Since $pqrs=1$, we get by multiplying with $pqrs$:
$$\dfrac{1}{p}+\dfrac{1}{q}+\dfrac{1}{r}+\dfrac{1}{s} = Σpqr = 661 \qquad \blacksquare$$

#### jacks

##### Well-known member
$\displaystyle \frac{1}{p}+\frac{1}{q}+\frac{1}{r}+\frac{1}{s} = \frac{pqrs}{p}+\frac{pqrs}{q}+\frac{rspq}{r}+\frac{pqrs}{s}$ (using $pqrs = 1$)

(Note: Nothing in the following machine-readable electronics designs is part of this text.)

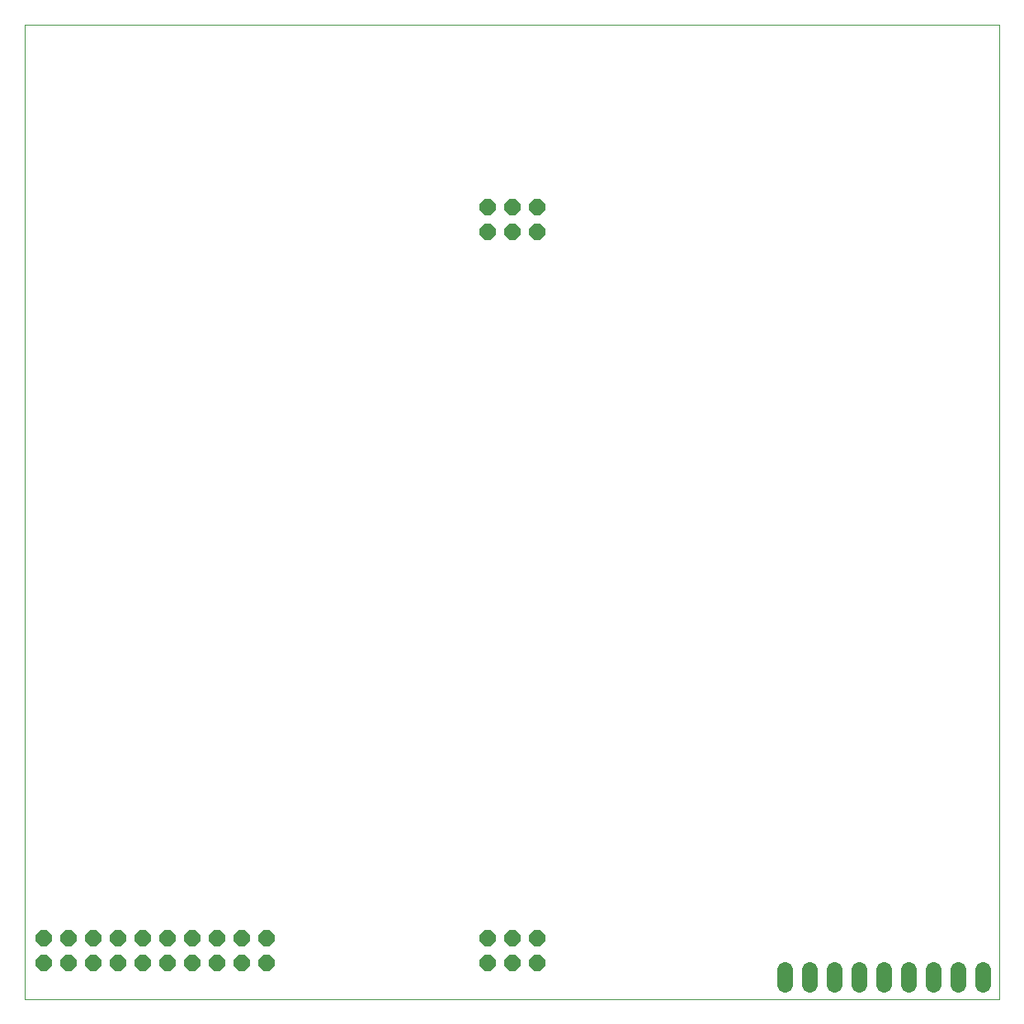
<source format=gbs>
G75*
%MOIN*%
%OFA0B0*%
%FSLAX25Y25*%
%IPPOS*%
%LPD*%
%AMOC8*
5,1,8,0,0,1.08239X$1,22.5*
%
%ADD10C,0.00394*%
%ADD11OC8,0.06400*%
%ADD12C,0.06400*%
D10*
X0002294Y0001400D02*
X0002294Y0395101D01*
X0395995Y0395101D01*
X0395995Y0001400D01*
X0002294Y0001400D01*
D11*
X0010050Y0016085D03*
X0020050Y0016085D03*
X0020050Y0026085D03*
X0010050Y0026085D03*
X0030050Y0026085D03*
X0030050Y0016085D03*
X0040050Y0016085D03*
X0040050Y0026085D03*
X0050050Y0026085D03*
X0050050Y0016085D03*
X0060050Y0016085D03*
X0060050Y0026085D03*
X0070050Y0026085D03*
X0070050Y0016085D03*
X0080050Y0016085D03*
X0080050Y0026085D03*
X0090050Y0026085D03*
X0090050Y0016085D03*
X0100050Y0016085D03*
X0100050Y0026085D03*
X0189144Y0026085D03*
X0189144Y0016085D03*
X0199144Y0016085D03*
X0199144Y0026085D03*
X0209144Y0026085D03*
X0209144Y0016085D03*
X0209144Y0311361D03*
X0209144Y0321361D03*
X0199144Y0321361D03*
X0189144Y0321361D03*
X0189144Y0311361D03*
X0199144Y0311361D03*
D12*
X0309394Y0013300D02*
X0309394Y0007300D01*
X0319394Y0007300D02*
X0319394Y0013300D01*
X0329394Y0013300D02*
X0329394Y0007300D01*
X0339394Y0007300D02*
X0339394Y0013300D01*
X0349394Y0013300D02*
X0349394Y0007300D01*
X0359394Y0007300D02*
X0359394Y0013300D01*
X0369394Y0013300D02*
X0369394Y0007300D01*
X0379394Y0007300D02*
X0379394Y0013300D01*
X0389394Y0013300D02*
X0389394Y0007300D01*
M02*

</source>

So $\displaystyle \frac{1}{p}+\frac{1}{q}+\frac{1}{r}+\frac{1}{s} = \left(pqr+qrs+rsp+spq\right)$

Given $p+q+r+s = 0\Rightarrow (p+q)^3 = -(r+s)^3\Rightarrow p^3+q^3+3pq(p+q) = r^3+s^3+3rs(r+s)$

again using $p+q=-(r+s)$ and $(r+s) = -(p+q)$

So we get $p^3+q^3+r^3+s^3 = 3\left(pqr+qrs+rsp+spq\right)$

Given $1983 = 3\left(pqr+qrs+rsp+spq\right)$

So $\displaystyle \frac{1}{p}+\frac{1}{q}+\frac{1}{r}+\frac{1}{s} = \left(pqr+qrs+rsp+spq\right) = \frac{1983}{3} = 661$

#### anemone

##### MHB POTW Director
Staff member
Thanks to mente oscura, MarkFL, I like Serena and jacks for participating and it feels so great to receive so many replies to my challenge problem and my way of attacking it is exactly the same as jacks's solution.